Séquence 5. Pique-nique dans la salle même où nous tramons nos pièces et morceaux, accords et désaccords. Laurent nous sert avec le poulet froid quelques pages pornographiques – de son cru. Le contraste entre Laurent, ses poses d’étudiant dandy et timide, sa gestuelle, et ses variations stylistiques sur des motifs pornographiques fait beaucoup rire Alexandre, Alexis et Nicolas. Je le trouve aussi drôle et gonflé. Après le repas lecture par Alexis d’une série de figures : des animaux marins.
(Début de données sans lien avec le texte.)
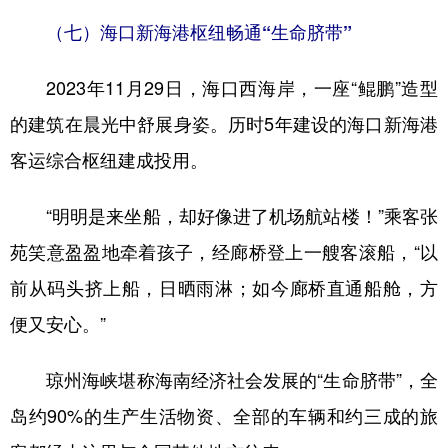
（七）海口新海港枢纽畅通“生命脐带”
2023年11月29日，海口西海岸，一座“鲲鹏”造型
的建筑在晨光中舒展身姿。历时5年建设的海口新海港
客运综合枢纽建成投用。
“明明是来坐船，却好像进了机场航站楼！”乘客张
苑笑意盈盈地牵着孩子，经廊桥登上一艘客滚船，“以
前从码头挤上船，日晒雨淋；如今廊桥直通船舱，方
便又安心。”
琼州海峡堪称海南经济社会发展的“生命脐带”，全
岛约90%的生产生活物资、全部的车辆和约三成的旅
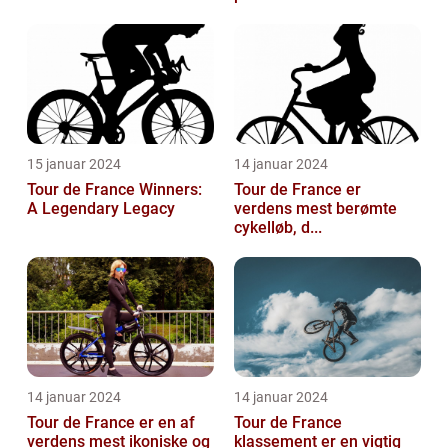
15 januar 2024
14 januar 2024
Tour de France Winners:
Tour de France er
A Legendary Legacy
verdens mest berømte
cykelløb, d...
14 januar 2024
14 januar 2024
Tour de France er en af
Tour de France
verdens mest ikoniske og
klassement er en vigtig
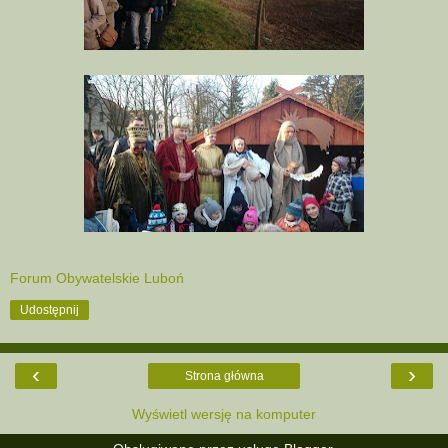
Forum Obywatelskie Luboń
Udostępnij
‹
›
Strona główna
Wyświetl wersję na komputer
Les textes sont courts : Alexis parle d’un roman déchiqueté dont il nous livre des fragments. À 3 heures du matin on s’épanche sur la fragilité des formes.
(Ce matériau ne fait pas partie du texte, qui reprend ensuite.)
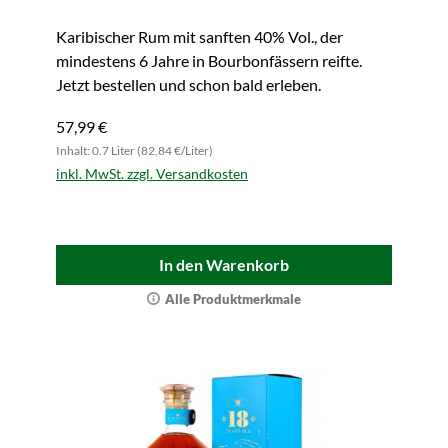
Karibischer Rum mit sanften 40% Vol., der
mindestens 6 Jahre in Bourbonfässern reifte.
Jetzt bestellen und schon bald erleben.
57,99 €
Inhalt: 0.7 Liter (82,84 €/Liter)
inkl. MwSt. zzgl. Versandkosten
In den Warenkorb
Alle Produktmerkmale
Dimanche 23 mars. Saint-Brieuc, Théâtre de Folle Pensée.

A – Aboyeuses. Je présente au groupe mon chantier Aboyeuses. Je détaille les différents points à partir desquels j’approche mon sujet et la forme de ce texte.
1) Les histoires de mon enfance : les aboyeuses de Josselin. L’enracinement dans la légende/l’histoire personnelle.
2) Le paysage humain et animal de mon enfance.
3) De l’auto-biographie à l’auto-fiction : Je suis le fils des aboyeuses.
4) Sources d’inspiration. quelques extraits de l’Apocalypse. Œdipe en Bretagne de Ph. Carrère. Les zoomorphoses/les métamorphoses. Le dialogue des morts de Lucien. Le réflexe de l’immobilité chez la femelle en chaleur (la truie) (texte technique) les légendes celtes (chien = mère = mort) ; la trace du diable (ce que malgré sa violence l’église chrétienne n’a pas réussi à anéantir).
5) La catastrophe dans le corps.
6) Formes. Figures du duel. L’immobilité dans le face à face. Le passage brutal de l’immobilité au mouvement. La zone du contact.
Discussion sur le matériau et sur la démarche.

B – Passages et frontières. Reprise du débat sur le cheminement des uns et des autres, sur les passages et les frontières entre les genres littéraires.

C - La question de la langue. Le mot « langue » ne s’est-il pas substitué au mot style ? Qu’est-ce que ce mot traduit que le mot style ne traduit pas ? « Style : travail de transformation qui s’exerce non sur des idées, mais sur des formes. » Roland Barthes. Le bruissement de la langue.

D - Roman. Kouam lit le début d’un roman qu’il vient de commencer.